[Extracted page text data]
-------------------------
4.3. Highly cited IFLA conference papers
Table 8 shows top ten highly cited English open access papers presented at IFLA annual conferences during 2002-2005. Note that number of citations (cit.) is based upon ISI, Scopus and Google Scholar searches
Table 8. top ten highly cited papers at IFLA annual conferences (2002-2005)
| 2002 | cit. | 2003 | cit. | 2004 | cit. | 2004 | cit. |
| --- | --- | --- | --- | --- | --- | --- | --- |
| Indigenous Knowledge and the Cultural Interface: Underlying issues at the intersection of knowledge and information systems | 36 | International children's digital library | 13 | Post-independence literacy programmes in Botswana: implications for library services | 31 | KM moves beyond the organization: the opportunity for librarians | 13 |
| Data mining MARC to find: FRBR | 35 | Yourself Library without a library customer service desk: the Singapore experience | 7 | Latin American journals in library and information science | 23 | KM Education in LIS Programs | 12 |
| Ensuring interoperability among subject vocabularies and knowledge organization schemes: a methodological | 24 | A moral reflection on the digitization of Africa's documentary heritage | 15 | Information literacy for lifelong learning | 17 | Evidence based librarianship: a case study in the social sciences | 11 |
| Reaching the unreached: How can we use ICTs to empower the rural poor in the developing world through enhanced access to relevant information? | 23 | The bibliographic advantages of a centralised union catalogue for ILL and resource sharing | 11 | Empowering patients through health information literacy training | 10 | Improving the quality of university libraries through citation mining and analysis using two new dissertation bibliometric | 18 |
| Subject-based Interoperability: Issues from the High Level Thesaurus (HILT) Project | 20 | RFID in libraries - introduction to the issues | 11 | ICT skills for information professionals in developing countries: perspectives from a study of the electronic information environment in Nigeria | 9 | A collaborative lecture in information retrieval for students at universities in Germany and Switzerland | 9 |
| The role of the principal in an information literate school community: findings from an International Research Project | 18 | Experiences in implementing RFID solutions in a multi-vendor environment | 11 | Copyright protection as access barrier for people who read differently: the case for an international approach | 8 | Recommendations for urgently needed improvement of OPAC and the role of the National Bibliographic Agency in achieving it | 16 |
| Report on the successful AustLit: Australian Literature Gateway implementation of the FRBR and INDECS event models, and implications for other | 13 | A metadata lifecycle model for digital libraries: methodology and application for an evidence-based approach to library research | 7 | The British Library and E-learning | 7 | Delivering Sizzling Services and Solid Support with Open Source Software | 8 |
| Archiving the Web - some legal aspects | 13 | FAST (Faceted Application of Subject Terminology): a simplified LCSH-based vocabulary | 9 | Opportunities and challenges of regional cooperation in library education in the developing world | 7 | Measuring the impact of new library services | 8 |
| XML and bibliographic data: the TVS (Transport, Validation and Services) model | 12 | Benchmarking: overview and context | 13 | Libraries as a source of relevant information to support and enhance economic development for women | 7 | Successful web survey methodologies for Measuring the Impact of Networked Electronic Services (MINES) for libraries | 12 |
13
-------------------------
> _WORK ITEM_: Repeat the records above in full, word for word.

> _RESPONSE_:
4.3. Highly cited IFLA conference papers
Table 8 shows top ten highly cited English open access papers presented at IFLA annual conferences during 2002-2005. Note that number of citations (cit.) is based upon ISI, Scopus and Google Scholar searches
Table 8. top ten highly cited papers at IFLA annual conferences (2002-2005)
| 2002 | cit. | 2003 | cit. | 2004 | cit. | 2004 | cit. |
| --- | --- | --- | --- | --- | --- | --- | --- |
| Indigenous Knowledge and the Cultural Interface: Underlying issues at the intersection of knowledge and information systems | 36 | International children's digital library | 13 | Post-independence literacy programmes in Botswana: implications for library services | 31 | KM moves beyond the organization: the opportunity for librarians | 13 |
| Data mining MARC to find: FRBR | 35 | Yourself Library without a library customer service desk: the Singapore experience | 7 | Latin American journals in library and information science | 23 | KM Education in LIS Programs | 12 |
| Ensuring interoperability among subject vocabularies and knowledge organization schemes: a methodological | 24 | A moral reflection on the digitization of Africa's documentary heritage | 15 | Information literacy for lifelong learning | 17 | Evidence based librarianship: a case study in the social sciences | 11 |
| Reaching the unreached: How can we use ICTs to empower the rural poor in the developing world through enhanced access to relevant information? | 23 | The bibliographic advantages of a centralised union catalogue for ILL and resource sharing | 11 | Empowering patients through health information literacy training | 10 | Improving the quality of university libraries through citation mining and analysis using two new dissertation bibliometric | 18 |
| Subject-based Interoperability: Issues from the High Level Thesaurus (HILT) Project | 20 | RFID in libraries - introduction to the issues | 11 | ICT skills for information professionals in developing countries: perspectives from a study of the electronic information environment in Nigeria | 9 | A collaborative lecture in information retrieval for students at universities in Germany and Switzerland | 9 |
| The role of the principal in an information literate school community: findings from an International Research Project | 18 | Experiences in implementing RFID solutions in a multi-vendor environment | 11 | Copyright protection as access barrier for people who read differently: the case for an international approach | 8 | Recommendations for urgently needed improvement of OPAC and the role of the National Bibliographic Agency in achieving it | 16 |
| Report on the successful AustLit: Australian Literature Gateway implementation of the FRBR and INDECS event models, and implications for other | 13 | A metadata lifecycle model for digital libraries: methodology and application for an evidence-based approach to library research | 7 | The British Library and E-learning | 7 | Delivering Sizzling Services and Solid Support with Open Source Software | 8 |
| Archiving the Web - some legal aspects | 13 | FAST (Faceted Application of Subject Terminology): a simplified LCSH-based vocabulary | 9 | Opportunities and challenges of regional cooperation in library education in the developing world | 7 | Measuring the impact of new library services | 8 |
| XML and bibliographic data: the TVS (Transport, Validation and Services) model | 12 | Benchmarking: overview and context | 13 | Libraries as a source of relevant information to support and enhance economic development for women | 7 | Successful web survey methodologies for Measuring the Impact of Networked Electronic Services (MINES) for libraries | 12 |
13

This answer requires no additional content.